---------- RECORDS FOR PROCESSING

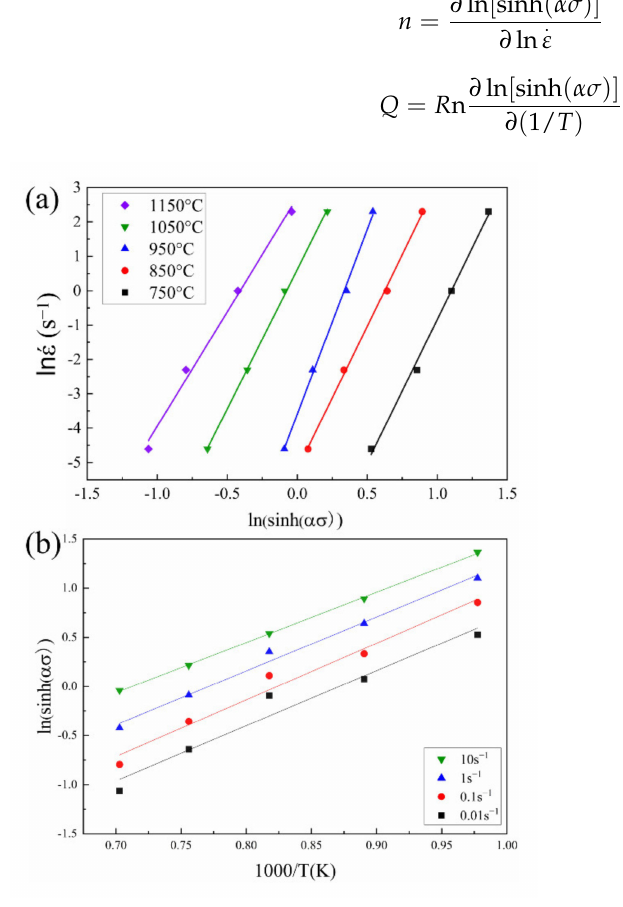
. ε − ln σ and ln(sinh( ασ ))—1000/ T as the strain is 0.3.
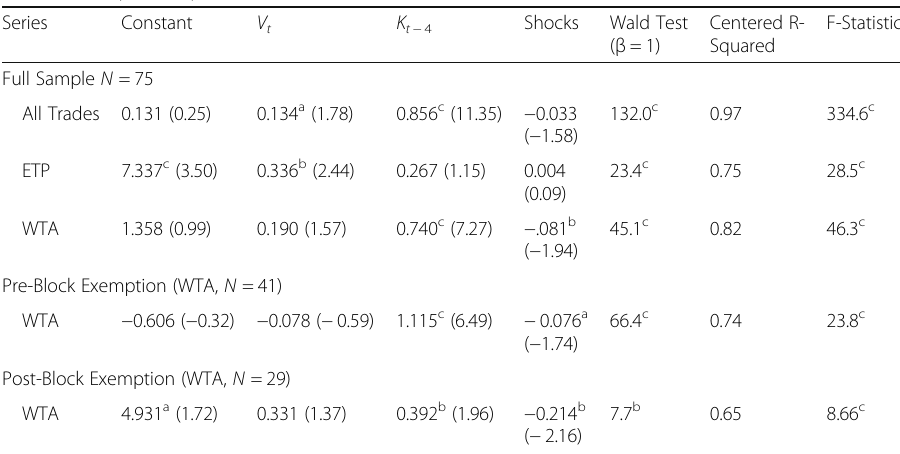
Table 4 Adaptive expectations – GMM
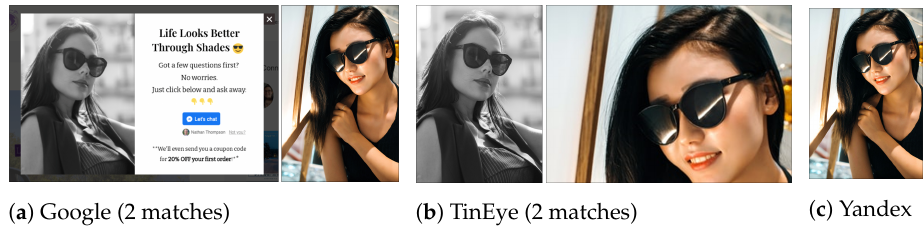
Figure 3. Image search results of Figure 2a by Google [7], TinEye [9], and Yandex [8]. We additionally tried with Bing, but did not obtain any results.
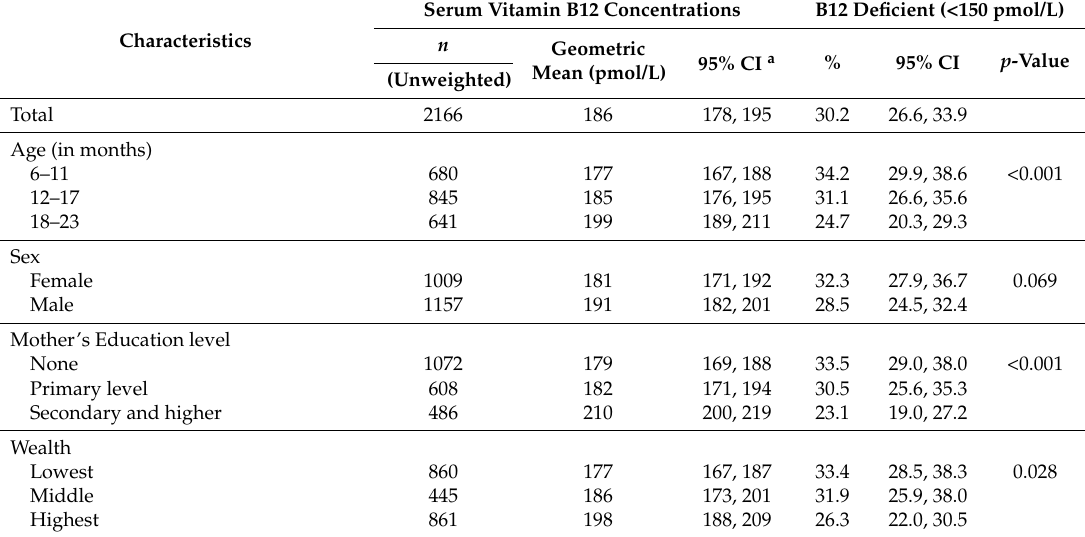
Table 1. Serum vitamin B12 concentrations among children aged six to 23 months by socio-demographic and nutrition variables, Kapilvastu and Accham districts, Nepal,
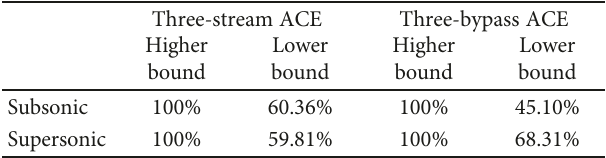
Table 10: Comparison of improvement of installed performance. Table 11: Comparison of uninstalled thrust variation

--------------------

> WHAT NEEDS TO BE DONE: Search the data and copy each line containing "Table".

> YOUR SOLUTION:
Table 4 Adaptive expectations – GMM
Table 1. Serum vitamin B12 concentrations among children aged six to 23 months by socio-demographic and nutrition variables, Kapilvastu and Accham districts, Nepal,
Table 10: Comparison of improvement of installed performance. Table 11: Comparison of uninstalled thrust variation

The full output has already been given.